SOURCE INFORMATION —
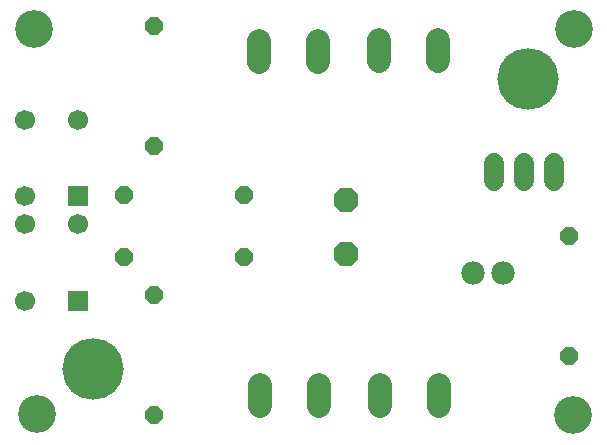
<source format=gbr>
G04 EAGLE Gerber RS-274X export*
G75*
%MOMM*%
%FSLAX34Y34*%
%LPD*%
%INSoldermask Top*%
%IPPOS*%
%AMOC8*
5,1,8,0,0,1.08239X$1,22.5*%
G01*
G04 Define Apertures*
%ADD10C,3.203194*%
%ADD11C,5.203191*%
%ADD12C,1.727200*%
%ADD13P,1.64956X8X292.5*%
%ADD14P,1.64956X8X22.5*%
%ADD15C,1.701200*%
%ADD16R,1.701200X1.701200*%
%ADD17C,1.981200*%
%ADD18C,1.993900*%
%ADD19P,2.28189X8X112.5*%
D10*
X28531Y27272D03*
X25361Y352540D03*
X481853Y25687D03*
X482640Y352540D03*
D11*
X75364Y65009D03*
X444286Y310238D03*
D12*
X414771Y239401D02*
X414771Y224161D01*
X440171Y224161D02*
X440171Y239401D01*
X465571Y239401D02*
X465571Y224161D01*
D13*
X478336Y177800D03*
X478336Y76200D03*
X127000Y127764D03*
X127000Y26164D03*
D14*
X101600Y212625D03*
X203200Y212625D03*
X101677Y159793D03*
X203277Y159793D03*
D13*
X127000Y355600D03*
X127000Y254000D03*
D15*
X17650Y276200D03*
X62650Y276200D03*
X17650Y211200D03*
D16*
X62650Y211200D03*
D15*
X17650Y188006D03*
X62650Y188006D03*
X17650Y123006D03*
D16*
X62650Y123006D03*
D17*
X423128Y145983D03*
X397728Y145983D03*
D18*
X265918Y325067D02*
X265918Y342974D01*
X215918Y342974D02*
X215918Y325067D01*
X318282Y51769D02*
X318282Y33862D01*
X368282Y33862D02*
X368282Y51769D01*
X216682Y51637D02*
X216682Y33730D01*
X266682Y33730D02*
X266682Y51637D01*
X367900Y325449D02*
X367900Y343356D01*
X317900Y343356D02*
X317900Y325449D01*
D19*
X290097Y162343D03*
X290097Y208063D03*
M02*

</source>
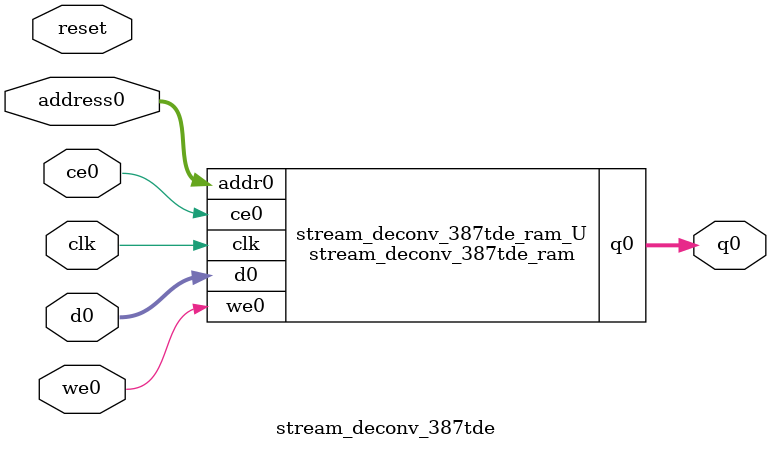
<source format=v>

`timescale 1 ns / 1 ps
module stream_deconv_387tde_ram (addr0, ce0, d0, we0, q0,  clk);

parameter DWIDTH = 18;
parameter AWIDTH = 10;
parameter MEM_SIZE = 900;

input[AWIDTH-1:0] addr0;
input ce0;
input[DWIDTH-1:0] d0;
input we0;
output reg[DWIDTH-1:0] q0;
input clk;

(* ram_style = "block" *)reg [DWIDTH-1:0] ram[0:MEM_SIZE-1];




always @(posedge clk)  
begin 
    if (ce0) 
    begin
        if (we0) 
        begin 
            ram[addr0] <= d0; 
            q0 <= d0;
        end 
        else 
            q0 <= ram[addr0];
    end
end


endmodule


`timescale 1 ns / 1 ps
module stream_deconv_387tde(
    reset,
    clk,
    address0,
    ce0,
    we0,
    d0,
    q0);

parameter DataWidth = 32'd18;
parameter AddressRange = 32'd900;
parameter AddressWidth = 32'd10;
input reset;
input clk;
input[AddressWidth - 1:0] address0;
input ce0;
input we0;
input[DataWidth - 1:0] d0;
output[DataWidth - 1:0] q0;



stream_deconv_387tde_ram stream_deconv_387tde_ram_U(
    .clk( clk ),
    .addr0( address0 ),
    .ce0( ce0 ),
    .d0( d0 ),
    .we0( we0 ),
    .q0( q0 ));

endmodule


</source>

TRY IT — Each line above that holds the string "output" should be copied and shown.

COMPLETED EXERCISE —
output reg[DWIDTH-1:0] q0;
output[DataWidth - 1:0] q0;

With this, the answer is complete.